* **Problem to solve**:
Your task is to repeat the lines below exactly, excluding any pictures they contain.

═══ Data extract ═══

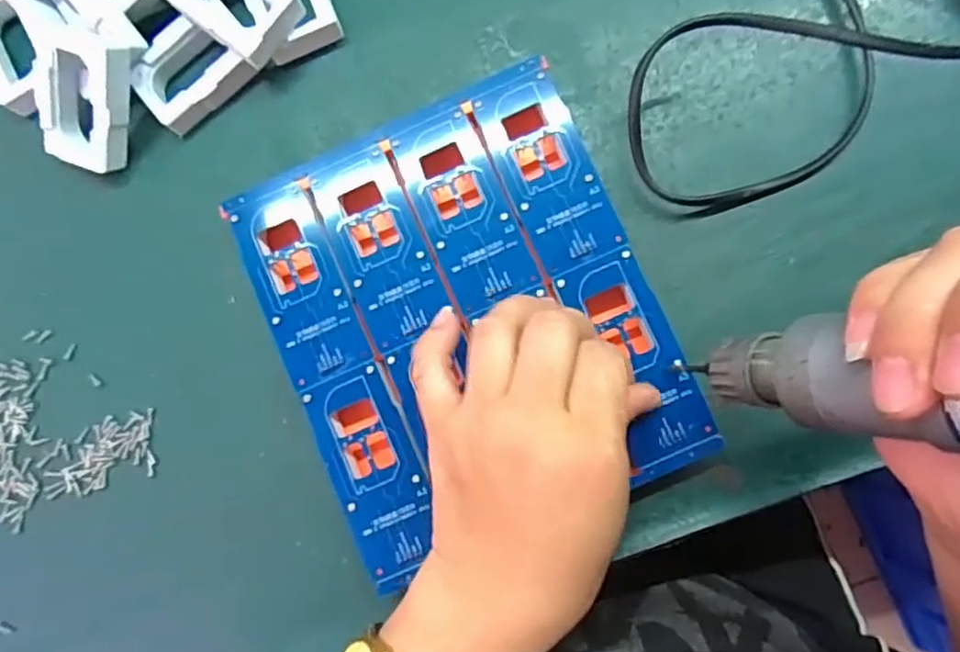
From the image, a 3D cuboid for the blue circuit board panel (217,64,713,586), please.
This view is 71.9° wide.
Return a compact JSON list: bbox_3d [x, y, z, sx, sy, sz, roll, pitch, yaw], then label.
[{"bbox_3d":[-0.007,-0.003,0.290,0.157,0.010,0.181,-24,82,3],"label":"blue circuit board panel"}]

═══

* **Solution to this exercise**:
From the image, a 3D cuboid for the blue circuit board panel (217,64,713,586), please.
This view is 71.9° wide.
Return a compact JSON list: bbox_3d [x, y, z, sx, sy, sz, roll, pitch, yaw], then label.
[{"bbox_3d":[-0.007,-0.003,0.290,0.157,0.010,0.181,-24,82,3],"label":"blue circuit board panel"}]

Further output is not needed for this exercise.